Farmers who limit losses to get insurance refunds
MINNEAPOLIS (AP) -- The federal government proposed today to reward farmers who use crop insurance and demonstrate good management practices that limit their losses.
The awards under the Good Performance Refund plan would average about $1,000 per eligible farmer, and payments would go out in the first quarter, in time to help with spring planting. The government estimates that farmers and ranchers in over two-thirds of the nation's counties would benefit.
The plan will cost about $75 million, but the Federal Crop Insurance Corporation said the benefits will outweigh the costs by promoting sound farming practices that reduce losses, discouraging the filing of small claims and encouraging producers to keep using crop insurance. The agency also said the savings may allow for decreases in future premium rates, reducing costs to farmers and taxpayers who subsidize the federal crop insurance program.
Draft regulations for the program were published in the Federal Register on Thursday. The public comment period ends Jan. 21.
To be eligible, farmers already must be in the crop insurance program at the "buy-up" level -- a step above the lower cost catastrophic risk protection. To get a payment this year, farmers would need to have been in the program for seven to 10 years from 2000 through 2009 with not more than one year with a reported loss, or have gone four to six years during that period with no reported loss.
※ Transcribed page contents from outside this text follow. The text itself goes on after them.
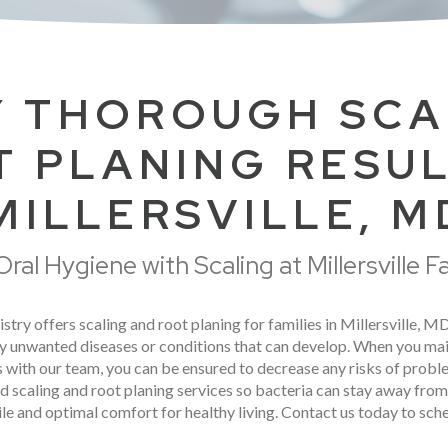
 THOROUGH SCA
 PLANING RESUL
MILLERSVILLE, M
ral Hygiene with Scaling at Millersville F
stry offers scaling and root planing for families in Millersville, M
y unwanted diseases or conditions that can develop. When you mai
its with our team, you can be ensured to decrease any risks of probl
ed scaling and root planing services so bacteria can stay away fro
le and optimal comfort for healthy living. Contact us today to sc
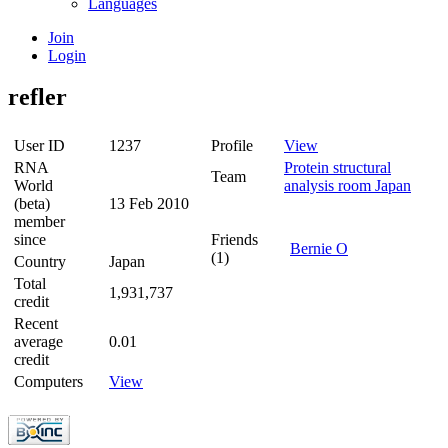
Languages
Join
Login
refler
User ID
1237
Profile
View
RNA
Protein structural
Team
World
analysis room Japan
(beta)
13 Feb 2010
member
since
Friends
Bernie O
(1)
Country
Japan
Total
1,931,737
credit
Recent
average
0.01
credit
Computers
View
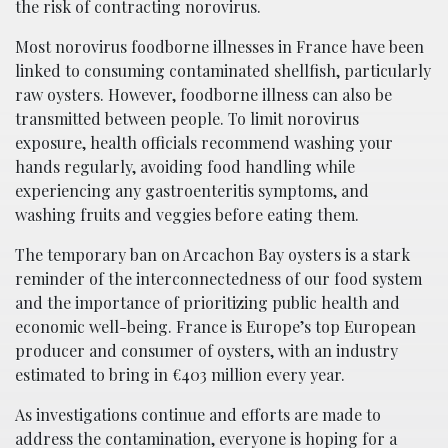
the risk of contracting norovirus.
Most norovirus foodborne illnesses in France have been
linked to consuming contaminated shellfish, particularly
raw oysters. However, foodborne illness can also be
transmitted between people. To limit norovirus
exposure, health officials recommend washing your
hands regularly, avoiding food handling while
experiencing any gastroenteritis symptoms, and
washing fruits and veggies before eating them.
The temporary ban on Arcachon Bay oysters is a stark
reminder of the interconnectedness of our food system
and the importance of prioritizing public health and
economic well-being. France is Europe’s top European
producer and consumer of oysters, with an industry
estimated to bring in €403 million every year.
As investigations continue and efforts are made to
address the contamination, everyone is hoping for a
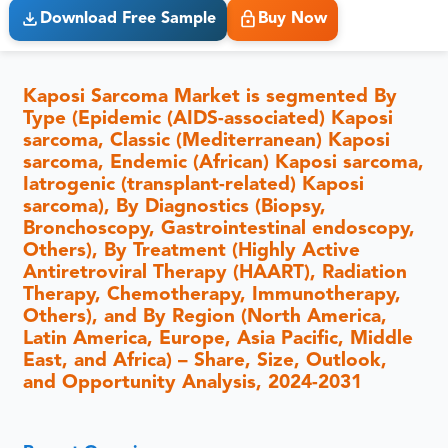
Download Free Sample
Buy Now
Kaposi Sarcoma Market is segmented By
Type (Epidemic (AIDS-associated) Kaposi
sarcoma, Classic (Mediterranean) Kaposi
sarcoma, Endemic (African) Kaposi sarcoma,
Iatrogenic (transplant-related) Kaposi
sarcoma), By Diagnostics (Biopsy,
Bronchoscopy, Gastrointestinal endoscopy,
Others), By Treatment (Highly Active
Antiretroviral Therapy (HAART), Radiation
Therapy, Chemotherapy, Immunotherapy,
Others), and By Region (North America,
Latin America, Europe, Asia Pacific, Middle
East, and Africa) – Share, Size, Outlook,
and Opportunity Analysis, 2024-2031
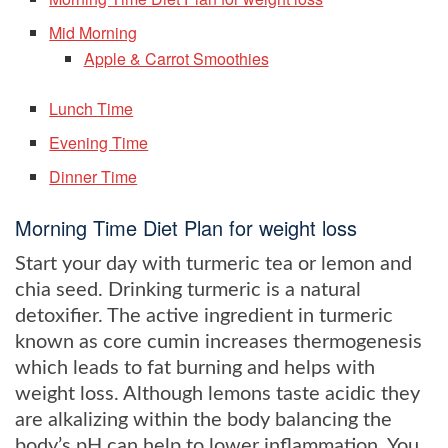
Mid Morning
Apple & Carrot Smoothies
Lunch Time
Evening Time
Dinner Time
Morning Time Diet Plan for weight loss
Start your day with turmeric tea or lemon and
chia seed. Drinking turmeric is a natural
detoxifier. The active ingredient in turmeric
known as core cumin increases thermogenesis
which leads to fat burning and helps with
weight loss. Although lemons taste acidic they
are alkalizing within the body balancing the
body’s pH can help to lower inflammation. You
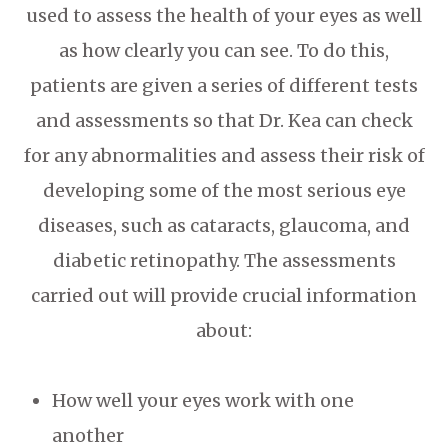
used to assess the health of your eyes as well
as how clearly you can see. To do this,
patients are given a series of different tests
and assessments so that Dr. Kea can check
for any abnormalities and assess their risk of
developing some of the most serious eye
diseases, such as cataracts, glaucoma, and
diabetic retinopathy. The assessments
carried out will provide crucial information
about:
How well your eyes work with one
another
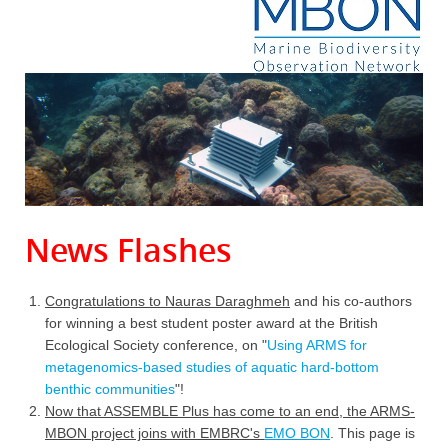
News Flashes
Congratulations to Nauras Daraghmeh
and his co-authors
for winning a best student poster award at the British
Ecological Society conference, on "
Using ARMS for
metagenomics-based studies of aquatic hard-bottom
benthic communities
"!
Now that ASSEMBLE Plus has come to an end, the ARMS-
MBON project joins with EMBRC's
EMO BON
. This page is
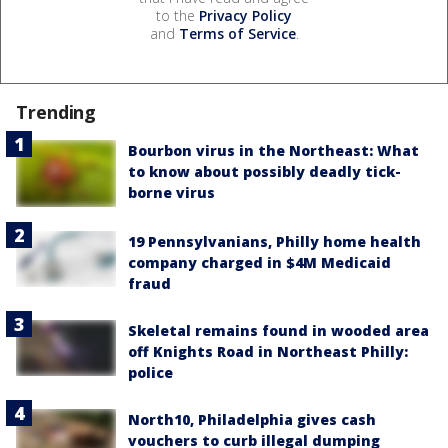
to the
Privacy Policy
and
Terms of Service
.
Trending
Bourbon virus in the Northeast: What
to know about possibly deadly tick-
borne virus
19 Pennsylvanians, Philly home health
company charged in $4M Medicaid
fraud
Skeletal remains found in wooded area
off Knights Road in Northeast Philly:
police
North10, Philadelphia gives cash
vouchers to curb illegal dumping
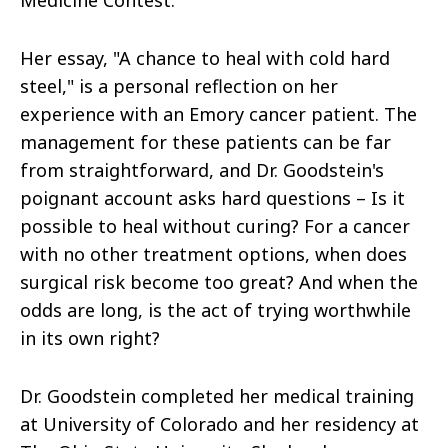
Medicine Contest.
Her essay, "A chance to heal with cold hard
steel," is a personal reflection on her
experience with an Emory cancer patient. The
management for these patients can be far
from straightforward, and Dr. Goodstein's
poignant account asks hard questions – Is it
possible to heal without curing? For a cancer
with no other treatment options, when does
surgical risk become too great? And when the
odds are long, is the act of trying worthwhile
in its own right?
Dr. Goodstein completed her medical training
at University of Colorado and her residency at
They must have paid more in premiums than they've collected in claims.
Certain new and beginning producers who've demonstrated good performance for one to three years during that period also would be eligible.
The formula would change from year to year, but refunds cannot exceed 15 percent of premiums paid and will be capped at $25,000 with a minimum refund of $25, under the proposed regulations.
The FCIC is run by the U.S. Department of Agriculture's Risk Management Agency, which said the money is coming from the $6 billion in savings over the next 10 years achieved when the agency renegotiated its standard agreement with crop insurance companies last summer. The RMA sought the reductions because it contended the crop insurance companies were making excessive profits.